Re: [RFC 2.6.11-rc2-mm2 0/7] mm: manual page migration -- overviewII

From: Ray Bryant
Date: Fri Feb 18 2005 - 20:06:13 EST

Next message: Andrew Morton: "Re: A common layer for Accounting packages"
Previous message: Lee Revell: "Re: I wrote a kernel tool for monitoring / web page"
In reply to: Paul Jackson: "Re: [RFC 2.6.11-rc2-mm2 0/7] mm: manual page migration -- overviewII"
Next in thread: Andi Kleen: "Re: [RFC 2.6.11-rc2-mm2 0/7] mm: manual page migration -- overview II"
Messages sorted by: [ date ] [ thread ] [ subject ] [ author ]

Andi Kleen wrote:

[Enjoy your vacation]

[I am thanks -- or I was -- I go home tomorrow]

I assume they would allow marking arbitary segments with specific
policies, so it should be possible.

An alternative way to handle shared libraries BTW would be to add the ELF
headers Steve did in his patch. And then handle them in user space
in ld.so and let it apply the necessary policy.

This won't work for non ELF files though.

Would I then have to sign-off from the ld.so maintainer to get that patch
in? :-(

This sounds more general than the xattr attribute thing I was thinking
of (i. e. marking a file non-migratable or library....)

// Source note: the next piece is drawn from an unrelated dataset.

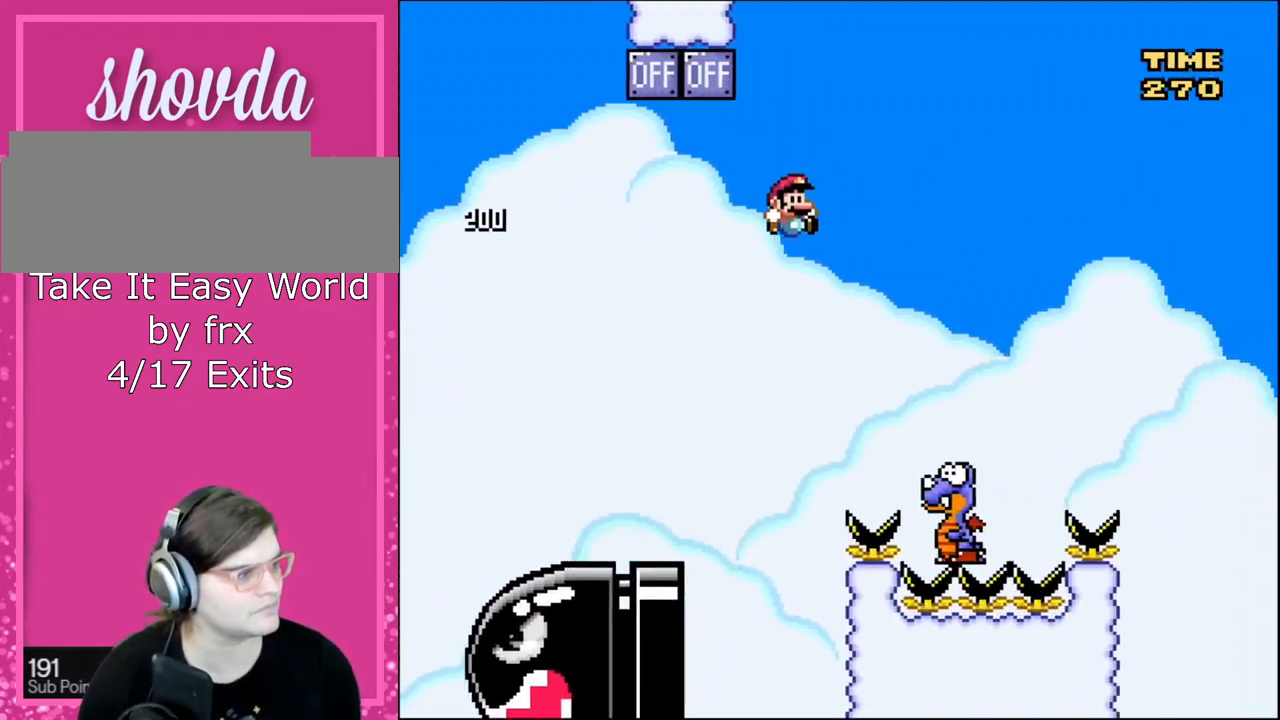
{"buttons": ["B", "Y", "DPAD_RIGHT"], "events": [[300, "DPAD_LEFT", "down"], [300, "DPAD_RIGHT", "up"], [467, "DPAD_LEFT", "up"], [501, "DPAD_RIGHT", "down"]]}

Well, we can work the exact details of this part later.

(2) Something along the lines of:

page_migrate(pid, old_node, new_node);

or perhaps

page_migrate(pid, old_node_mask, new_node_mask);

+ node mask length.

I don't like old_node* very much because it's imho unreliable
(because you can usually never fully know on which nodes the old
process was and there can be good reasons to just migrate everything)

In our case, it turns out we do because the job is running inside of
a cpuset. So it can't allocate memory outside of that cpuset. In
more general scenarios, you are right, you don't know. But this
can be handled with a MIGRATE_NODE_ANY (more below).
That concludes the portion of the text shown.